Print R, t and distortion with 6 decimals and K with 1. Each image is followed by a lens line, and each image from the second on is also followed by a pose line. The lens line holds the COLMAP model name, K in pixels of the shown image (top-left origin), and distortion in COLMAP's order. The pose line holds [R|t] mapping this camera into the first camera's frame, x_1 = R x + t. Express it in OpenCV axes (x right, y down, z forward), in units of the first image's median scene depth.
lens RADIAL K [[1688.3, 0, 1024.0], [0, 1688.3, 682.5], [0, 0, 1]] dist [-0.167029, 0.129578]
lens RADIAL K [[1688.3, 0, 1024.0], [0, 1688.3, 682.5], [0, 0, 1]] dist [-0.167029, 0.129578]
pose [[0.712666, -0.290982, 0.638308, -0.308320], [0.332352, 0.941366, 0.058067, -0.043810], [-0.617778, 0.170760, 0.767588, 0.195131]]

== Exercise details ==
Restate the material above exactly, leaving nothing out.

== Completed exercise ==
Print R, t and distortion with 6 decimals and K with 1. Each image is followed by a lens line, and each image from the second on is also followed by a pose line. The lens line holds the COLMAP model name, K in pixels of the shown image (top-left origin), and distortion in COLMAP's order. The pose line holds [R|t] mapping this camera into the first camera's frame, x_1 = R x + t. Express it in OpenCV axes (x right, y down, z forward), in units of the first image's median scene depth.
lens RADIAL K [[1688.3, 0, 1024.0], [0, 1688.3, 682.5], [0, 0, 1]] dist [-0.167029, 0.129578]
lens RADIAL K [[1688.3, 0, 1024.0], [0, 1688.3, 682.5], [0, 0, 1]] dist [-0.167029, 0.129578]
pose [[0.712666, -0.290982, 0.638308, -0.308320], [0.332352, 0.941366, 0.058067, -0.043810], [-0.617778, 0.170760, 0.767588, 0.195131]]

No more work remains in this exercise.